Bij een onderzoek als deze, met verschillende meetmomenten in de tijd, is het onmogelijk om uitval te voorkomen. Dit verschijnsel - mortaliteit - doet zich vaker voor bij langlopend onderzoek (zoals in tijdreeksen). In dit onderzoek, met drie meetmomenten voor het meten van competenties en een persoonlijkheidsmeting, is daarom gecontroleerd voor de representativiteit van de respondenten op de verschillende meetmomenten. Van meet af aan was echter onduidelijk hoe groot de populatie studenten was waarmee gewerkt moest worden. Omdat wel landelijke cijfers bekend waren via het CBS en het Ministerie van OCW zijn deze cijfers benut voor het toetsen van de representativiteit.

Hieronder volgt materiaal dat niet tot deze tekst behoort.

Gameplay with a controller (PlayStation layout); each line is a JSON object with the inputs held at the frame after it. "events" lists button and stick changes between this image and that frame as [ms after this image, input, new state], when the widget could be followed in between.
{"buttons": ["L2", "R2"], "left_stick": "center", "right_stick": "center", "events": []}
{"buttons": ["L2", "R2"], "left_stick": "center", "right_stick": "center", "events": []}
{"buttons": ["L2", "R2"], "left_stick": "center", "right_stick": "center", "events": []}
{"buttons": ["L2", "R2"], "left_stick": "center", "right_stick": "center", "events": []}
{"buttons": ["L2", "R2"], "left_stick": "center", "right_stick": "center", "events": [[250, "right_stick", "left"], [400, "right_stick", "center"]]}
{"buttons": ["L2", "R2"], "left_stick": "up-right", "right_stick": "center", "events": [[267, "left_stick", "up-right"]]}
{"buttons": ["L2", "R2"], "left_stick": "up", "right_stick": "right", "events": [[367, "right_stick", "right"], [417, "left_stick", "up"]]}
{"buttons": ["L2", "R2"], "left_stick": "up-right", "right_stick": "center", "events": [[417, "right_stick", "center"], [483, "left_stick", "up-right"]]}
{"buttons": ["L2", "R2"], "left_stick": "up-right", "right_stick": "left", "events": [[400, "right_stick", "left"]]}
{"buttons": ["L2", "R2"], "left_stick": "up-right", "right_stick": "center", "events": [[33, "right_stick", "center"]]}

Een ander probleem dat kan optreden in een voor- en nameting design is, dat de eerste meting doorwerkt op de tweede en volgende meting, vooral wanneer soortgelijke zo geen identieke instrumenten worden gebruikt. Binnen dit onderzoek is de periode tussen beide metingen bijna een jaar, waardoor de kans op het betreffende effect vermoedelijk klein zal zijn.

Hoewel duale met niet-duale leeromgevingen worden vergeleken, is er geen sprake van een echte experimentele setting waarin gerandomiseerd wordt. Studenten die een bepaalde opleiding volgen met werkend leren (apprenticeship of internship), worden vergeleken op onderscheiden meetpunten en gecontroleerd voor persoonlijkheids- en achtergrondkenmerken.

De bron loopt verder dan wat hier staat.